To calculate the molarity of a solution, you can use the formula:

\[ \text{Molarity (M)} = \frac{\text{moles of solute}}{\text{liters of solution}} \]

Step 1: Calculate the moles of solute (in this case, \( Ca(NO_3)_2 \)). First, determine the molar mass of \( Ca(NO_3)_2 \). The atomic masses are approximately: Ca = 40.08 g/mol, N = 14.01 g/mol, O = 16.00 g/mol.
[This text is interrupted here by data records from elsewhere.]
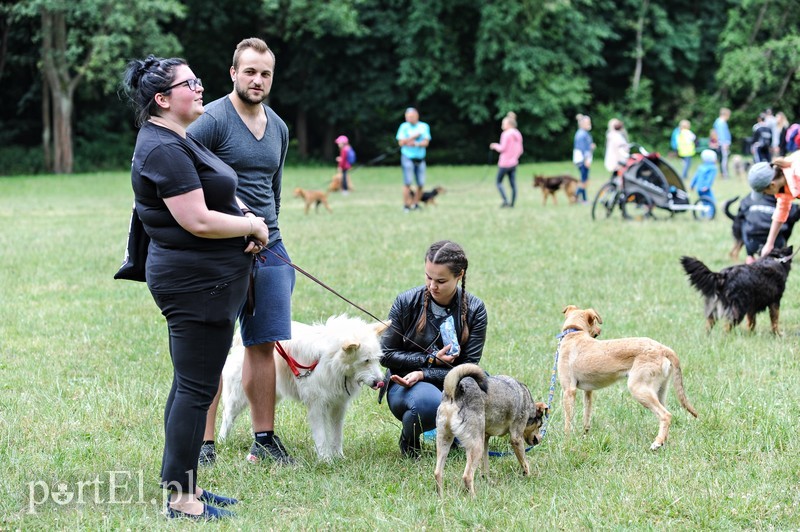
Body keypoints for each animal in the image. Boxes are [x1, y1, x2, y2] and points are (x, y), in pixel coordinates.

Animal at [217, 316, 390, 462]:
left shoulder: (338, 406)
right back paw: (221, 441)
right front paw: (326, 460)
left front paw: (339, 457)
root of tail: (240, 338)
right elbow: (321, 436)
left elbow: (336, 435)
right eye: (365, 361)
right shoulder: (317, 406)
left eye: (377, 359)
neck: (329, 359)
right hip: (240, 395)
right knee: (228, 415)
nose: (380, 383)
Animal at [432, 364, 552, 496]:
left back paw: (441, 497)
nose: (539, 440)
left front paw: (487, 480)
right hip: (475, 445)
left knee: (438, 473)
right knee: (467, 476)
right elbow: (524, 462)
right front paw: (529, 477)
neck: (529, 404)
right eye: (540, 425)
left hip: (444, 440)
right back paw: (474, 497)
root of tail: (455, 392)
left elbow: (485, 464)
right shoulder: (516, 438)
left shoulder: (485, 438)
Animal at [560, 306, 696, 450]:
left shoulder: (569, 390)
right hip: (659, 391)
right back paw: (663, 442)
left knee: (666, 415)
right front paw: (584, 436)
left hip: (638, 389)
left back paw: (657, 442)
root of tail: (662, 348)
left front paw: (566, 442)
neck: (574, 332)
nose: (600, 330)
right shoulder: (588, 392)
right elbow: (586, 416)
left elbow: (568, 421)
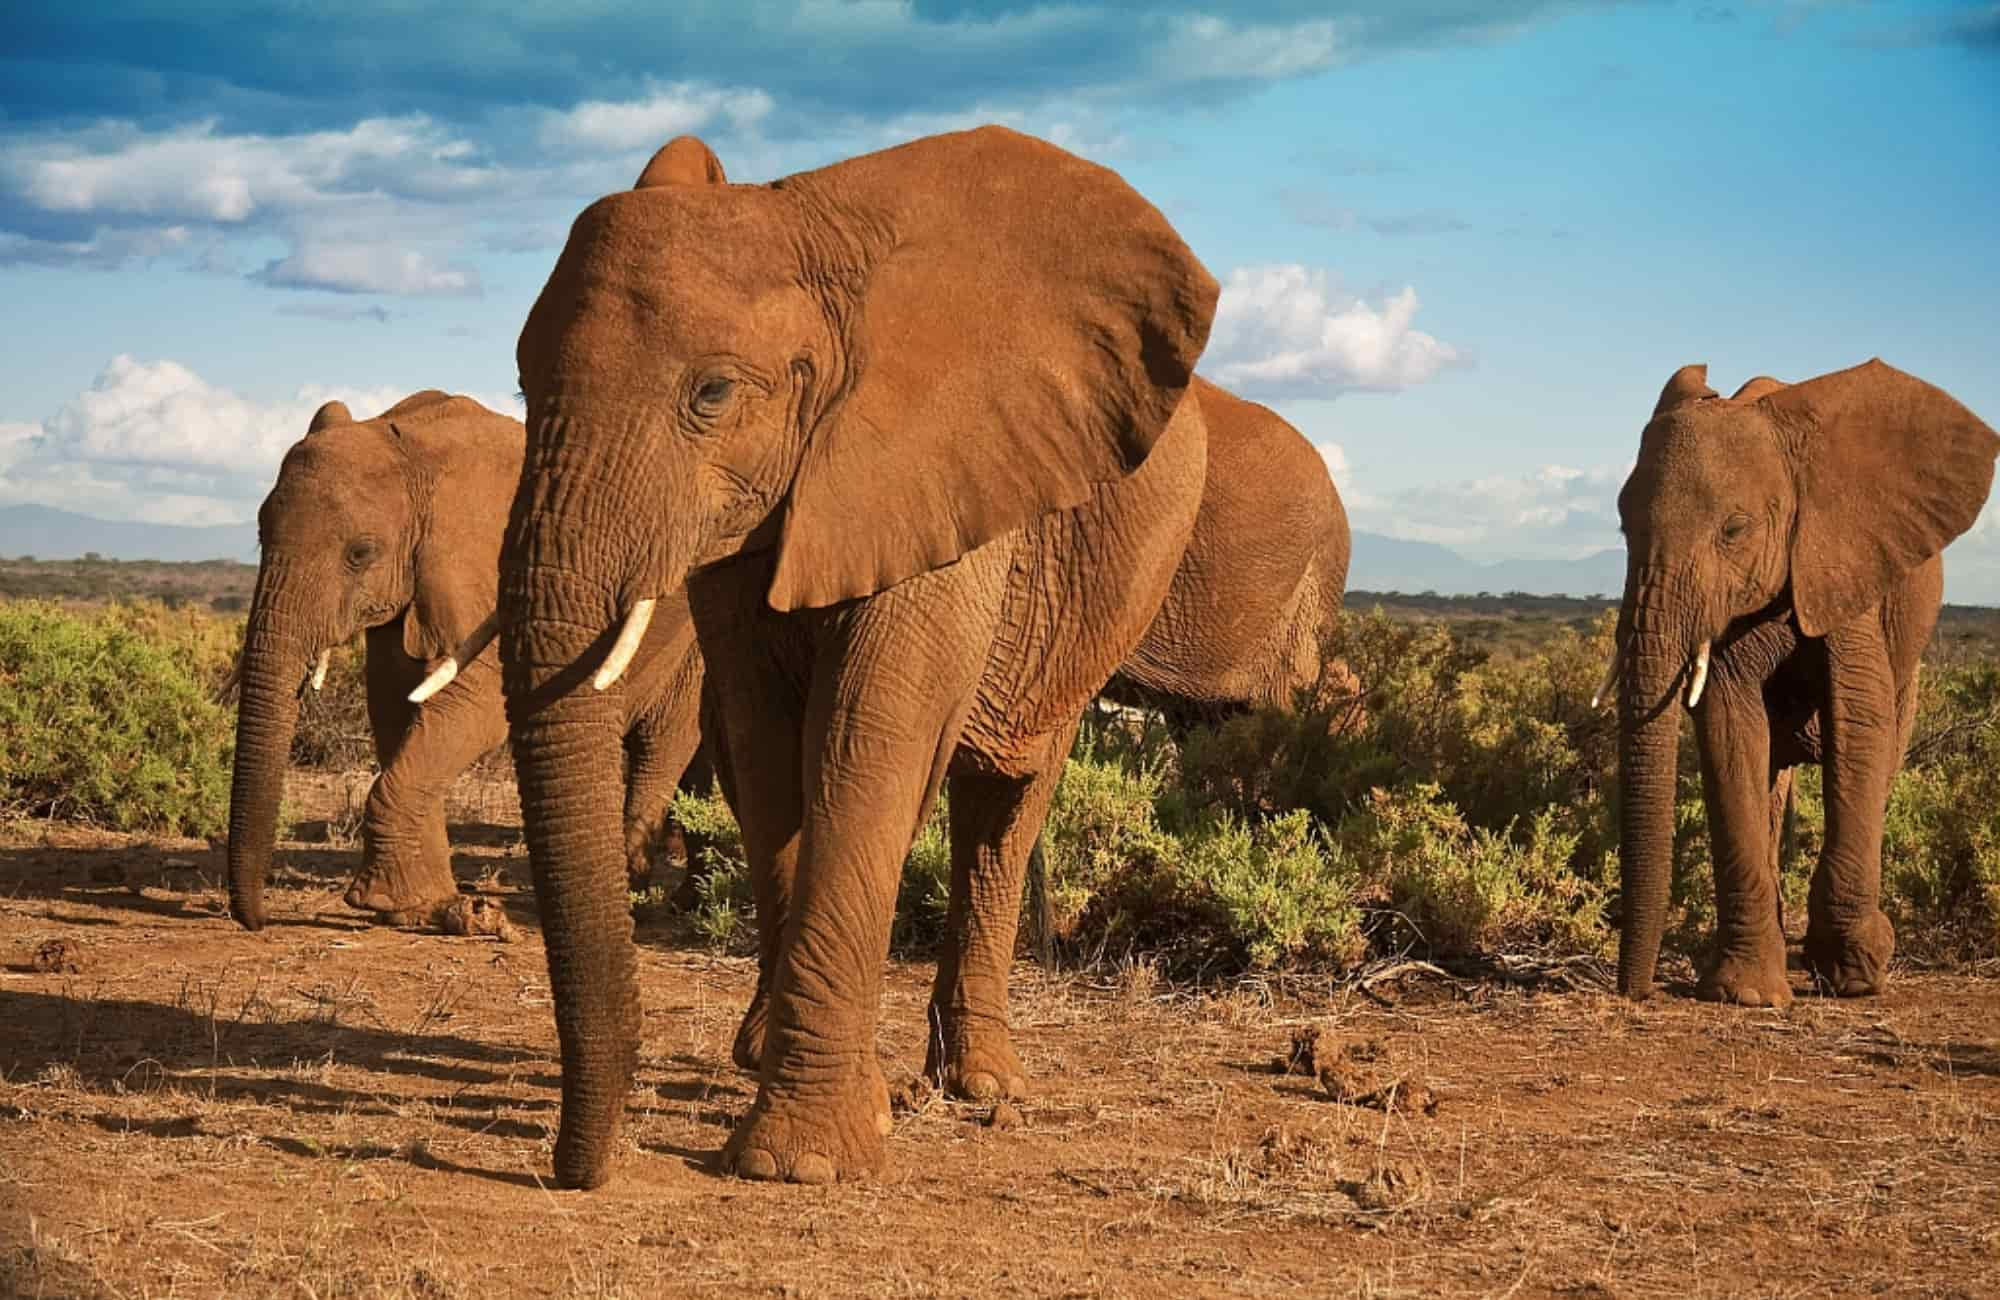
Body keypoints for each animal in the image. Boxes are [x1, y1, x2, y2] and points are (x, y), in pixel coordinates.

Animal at [225, 388, 712, 932]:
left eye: (360, 553)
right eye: (261, 536)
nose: (257, 919)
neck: (415, 450)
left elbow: (477, 706)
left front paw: (391, 903)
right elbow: (393, 706)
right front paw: (426, 908)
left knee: (663, 742)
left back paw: (637, 898)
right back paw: (684, 899)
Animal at [500, 124, 1216, 1184]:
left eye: (713, 393)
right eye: (520, 382)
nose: (574, 1171)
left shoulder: (938, 478)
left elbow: (868, 740)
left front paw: (800, 1162)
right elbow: (766, 751)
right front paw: (809, 1097)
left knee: (1004, 798)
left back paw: (981, 1085)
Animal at [1608, 360, 2000, 1008]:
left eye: (1734, 530)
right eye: (1622, 526)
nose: (1633, 992)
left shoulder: (1844, 561)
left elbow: (1860, 719)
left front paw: (1856, 974)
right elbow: (1729, 725)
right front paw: (1744, 994)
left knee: (1885, 748)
Therefore, the molar mass of \( Ca(NO_3)_2 \) is: \[ (40.08) + 2 \times [ (14.01) + 3 \times (16.00) ] = 40.08 + 2 \times (14.01 + 48.00)= 40.08 + 2 \times 62.01 = 40.08 + 124.02 = 164.10 \text{ g/mol} \]

Step 2: Use the molar mass to find the number of moles of \( Ca(NO_3)_2 \) in 14.6 g. \[ \text{Number of moles} = \frac{\text{mass of solute}}{\text{molar mass of solute}} = \frac{14.6 \text{ g}}{164.10 \text{ g/mol}} \]

Step 3: Convert the volume of solution from milliliters to liters, because molarity is expressed in moles/liter. \[ 221 \text{ mL} \times \frac{1 \text{ L}}{1000 \text{ mL}} = 0.221 \text{ L} \]

Step 4: Now calculate the molarity: \[ \text{Molarity} = \frac{\text{moles of solute}}{\text{liters of solution}} \] \[ \text{Molarity} = \frac{14.6 \text{ g}/164.10 \text{ g/mol}}{0.221 \text{ L}} \] \[ \text{Molarity} = \frac{0.0889 \text{ moles}}{0.221 \text{ L}} \] \[ \text{Molarity} = 0.402 \text{ M} \]

So, the molarity of the solution is approximately 0.402 M.